- TASK INSTRUCTIONS
Would you output the whole listing below, exactly as it reads?

- RECORDED DATA
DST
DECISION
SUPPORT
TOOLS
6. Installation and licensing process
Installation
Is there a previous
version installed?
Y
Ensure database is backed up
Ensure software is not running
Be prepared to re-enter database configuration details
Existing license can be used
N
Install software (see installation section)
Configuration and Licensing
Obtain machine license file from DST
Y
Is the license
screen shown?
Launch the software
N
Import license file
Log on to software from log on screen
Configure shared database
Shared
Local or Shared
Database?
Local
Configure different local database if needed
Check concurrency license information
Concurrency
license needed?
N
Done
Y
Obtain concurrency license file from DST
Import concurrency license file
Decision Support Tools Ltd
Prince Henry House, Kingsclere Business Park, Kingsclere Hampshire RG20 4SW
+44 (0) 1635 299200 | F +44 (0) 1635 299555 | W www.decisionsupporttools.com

- RESPONSE TO THIS EXERCISE
DST
DECISION
SUPPORT
TOOLS
6. Installation and licensing process
Installation
Is there a previous
version installed?
Y
Ensure database is backed up
Ensure software is not running
Be prepared to re-enter database configuration details
Existing license can be used
N
Install software (see installation section)
Configuration and Licensing
Obtain machine license file from DST
Y
Is the license
screen shown?
Launch the software
N
Import license file
Log on to software from log on screen
Configure shared database
Shared
Local or Shared
Database?
Local
Configure different local database if needed
Check concurrency license information
Concurrency
license needed?
N
Done
Y
Obtain concurrency license file from DST
Import concurrency license file
Decision Support Tools Ltd
Prince Henry House, Kingsclere Business Park, Kingsclere Hampshire RG20 4SW
+44 (0) 1635 299200 | F +44 (0) 1635 299555 | W www.decisionsupporttools.com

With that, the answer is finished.